GCSE Results: Pass Rates And Top Grades On The Rise

22 August 2019, 11:08

Pupils celebrate their GCSE results at Norwich School in Norfolk.
Pupils celebrate their GCSE results at Norwich School in Norfolk. Picture: PA

The proportion of GCSEs awarded top grades has risen for the second year in a row after the biggest exam shake-up for a generation.

The pass rate edged up to 67.3% in England, Wales and Northern Ireland - up 0.4 percentage points on last year.

More than one in five (20.8%) UK GCSE entries scored one of the three top grades this year, up 0.3 percentage points from 20.5% last summer.

The proportion receiving the top grades - at least a 7 or an A grade - is the highest since 2015 and marks the second year-on-year rise in a row.

The proportion of entries getting at least a 4 or a C grade is also the highest since 2015.
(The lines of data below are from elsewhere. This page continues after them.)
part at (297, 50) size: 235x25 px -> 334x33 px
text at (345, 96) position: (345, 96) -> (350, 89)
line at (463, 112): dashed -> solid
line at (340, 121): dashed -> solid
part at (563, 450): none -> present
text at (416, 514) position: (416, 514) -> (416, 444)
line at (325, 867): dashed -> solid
Girls are still outperforming boys at every GCSE grade, with more getting 7s/As, 4/Cs and Gs/1.

66.2% of females scored at least a 4 or a C grade, compared to 61.7% of males.

Hundreds of thousands of students received their results on Thursday after sitting the Government's tough new GCSE courses.
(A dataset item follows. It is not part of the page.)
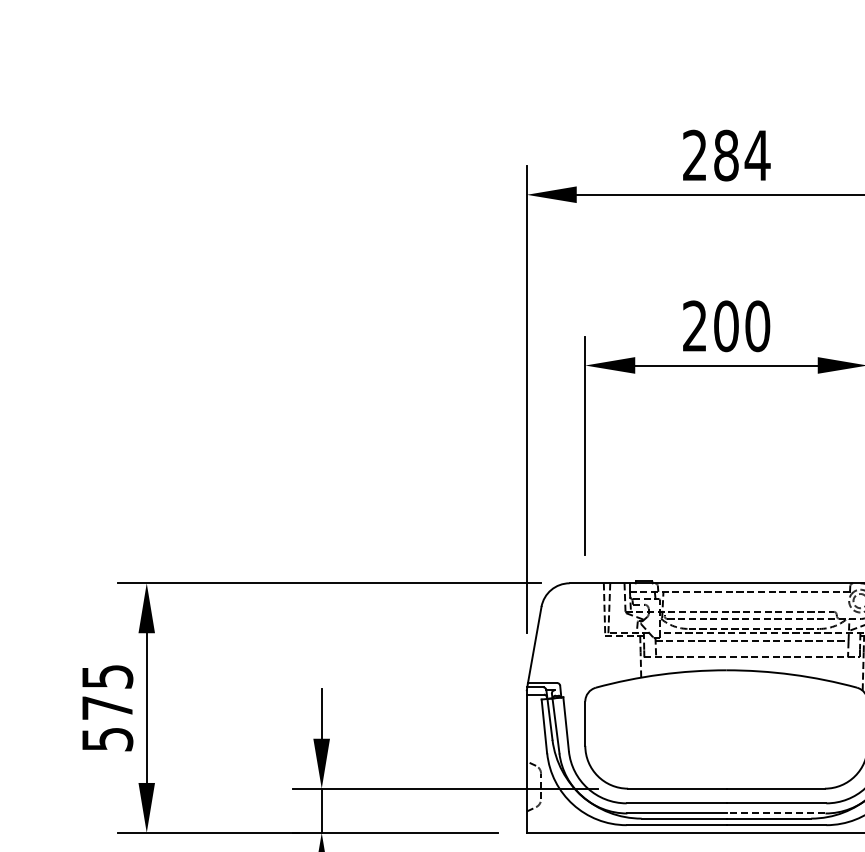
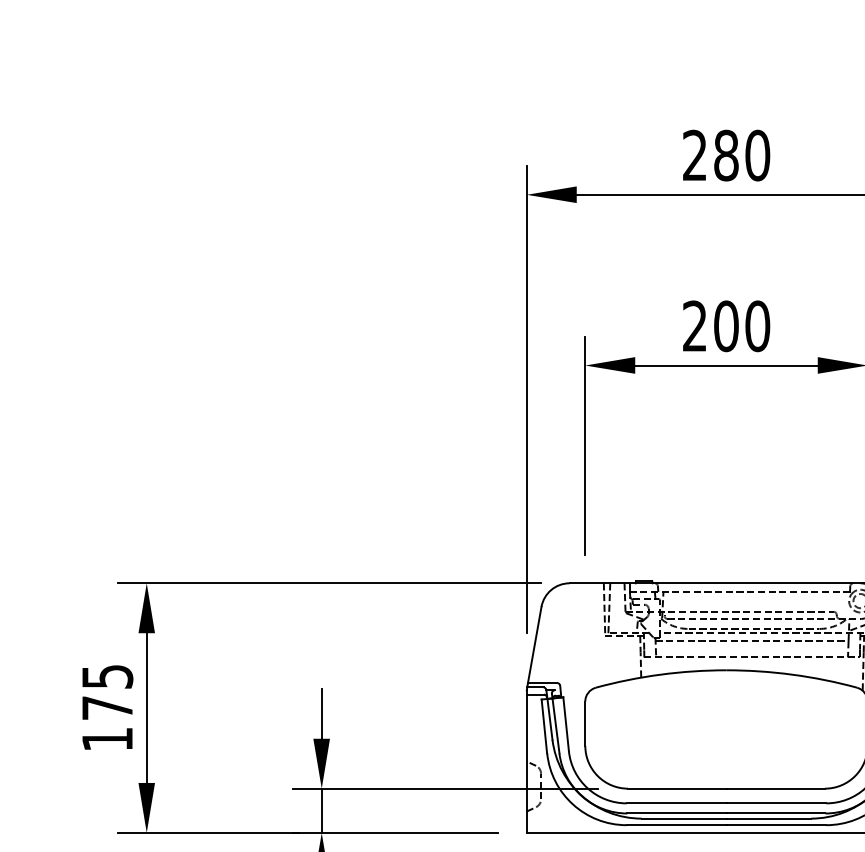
text at (757, 155): 284 -> 280
text at (107, 739): 575 -> 175
line at (775, 813): dashed -> solid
Students at Brighton College in Brighton celebrate after collecting their GCSE results.
Students at Brighton College in Brighton celebrate after collecting their GCSE results. Picture: PA

Under England's exams overhaul, GCSEs have been toughened up, with less coursework, and exams at the end of the two-year courses rather than throughout.
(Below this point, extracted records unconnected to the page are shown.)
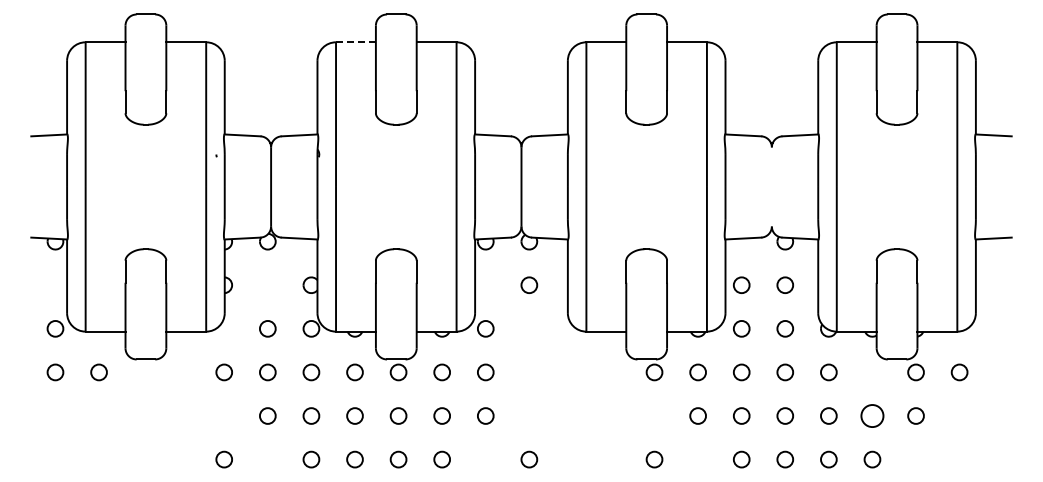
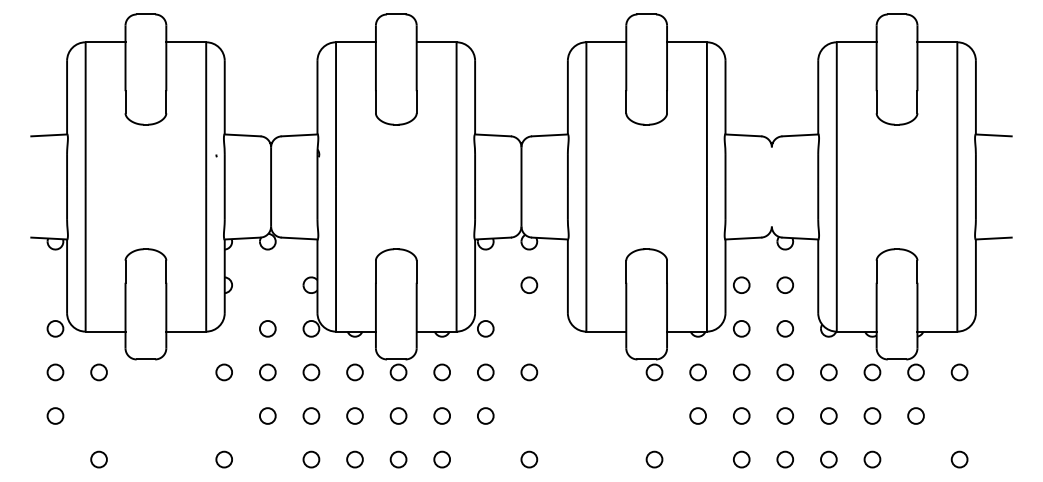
line at (355, 42): dashed -> solid
circle at (529, 372): none -> present
circle at (872, 372): none -> present
circle at (55, 415): none -> present
circle at (872, 415) size: 25x24 px -> 19x18 px
circle at (98, 459): none -> present
circle at (959, 459): none -> present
Traditional A*-G grades have been scrapped and replaced with a 9-1 system, with 9 the highest result.

A 4 is broadly equivalent to a C grade, and a 7 broadly equivalent to an A.

Ahead of results day, school leaders raised concerns that the new GCSE courses are "demoralising" for lower-achieving students.

A poll by the Association of School and College Leaders (ASCL) of 554 members in England found that eight in 10 believe the reformed courses are having a detrimental effect on struggling students.